You can do the same with your financial goals.  Keep in mind, the “Need-to-Have” and “Nice-to-Have” lists don’t have to be all or nothing.

For example, let’s say your goals consist of: retire by 60, pay for all three children to go to college so they don’t have to take out student loans, and take a $10,000 international vacation every year.  After serious deliberation, you rank your goals accordingly:

  1. Pay for college
  2. Retire by 60
  3. Big international vacation

Because education for the children is your number one priority, let’s make sure that is on track to be fully funded.  That would be on the “Need-to-Have” list.  Retiring by 60 and the vacations are more on the “Nice-to-Have” list, with retiring by 60 being more important.

We realize we can’t accomplish all of them within that time-frame, but that doesn’t mean we can never retire or never take a big vacation.  So let’s adjust the goals to: Retire by 62 and take a big international vacation every other year.  After crunching the numbers, this plan looks more achievable.

Making Sacrifices

If you are serious about reaching your financial goals, you are going to have to make some sacrifices along the way.  If you didn’t read the post, This is Why You’re Broke, I encourage you to do so.  We can’t do it all and still expect to achieve financial independence.

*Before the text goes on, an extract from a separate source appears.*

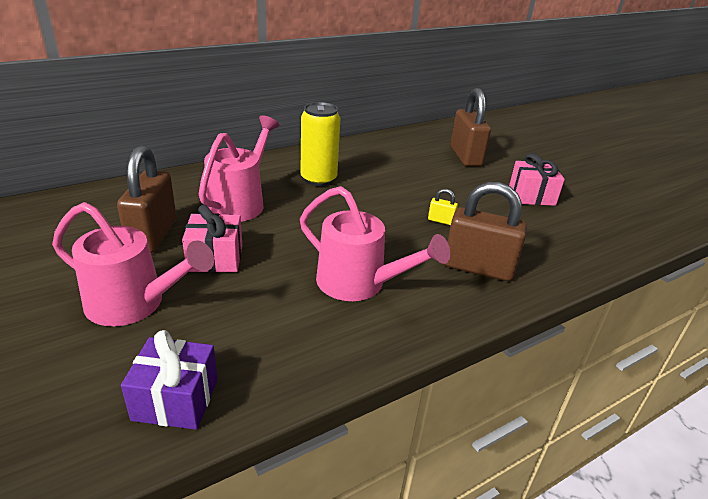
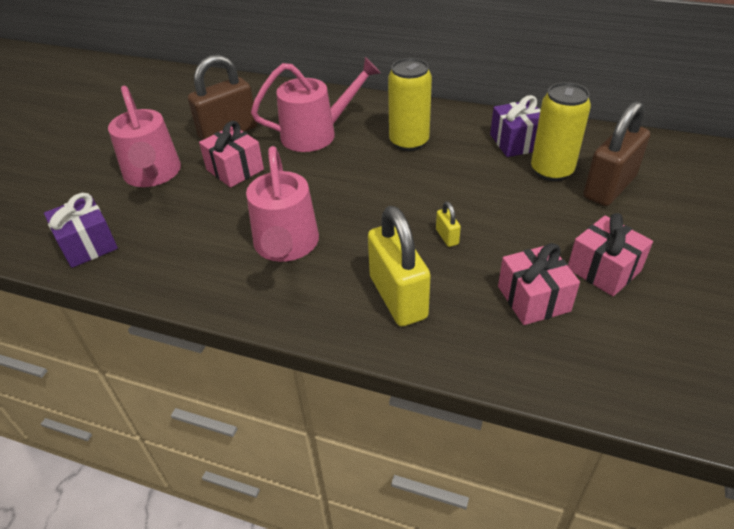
camera: 55 degrees right, 10 degrees up
(382, 153) = (516, 142): none -> purple gift
(426, 160) = (551, 170): none -> yellow can
(478, 268) = (398, 297): brown padlock -> yellow padlock
(532, 226) = (533, 299): none -> pink gift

If we want to pay for all of the children to go to college, that may mean we have to scale back on the family vacations and not go to Hawaii every spring break.  It may mean we get a new car every 10-12 years instead of every 5-7 years (and buy a more economical vehicle).  Instead of going out to dinner at a nice restaurant every Friday night, we might need to only go out to dinner once per month (or quarterly).  It may mean working a couple of extra shifts here and there, or picking up a side hustle to bring in some extra money each month so you can adequately fund the college savings accounts.

If you can dream it, you can do it, but it will take some hard work, dedication and sacrifices along the way.

In Conclusion

So while we are chowing down hot dogs and guzzling domestic light brews while setting off fireworks, remember the sacrifices those before us had to make so we can celebrate today.  And think about the sacrifices you are going to make so you can reach your financial goals, which will enable you to continue celebrating every 4th of July.

Have a happy and safe Independence Day!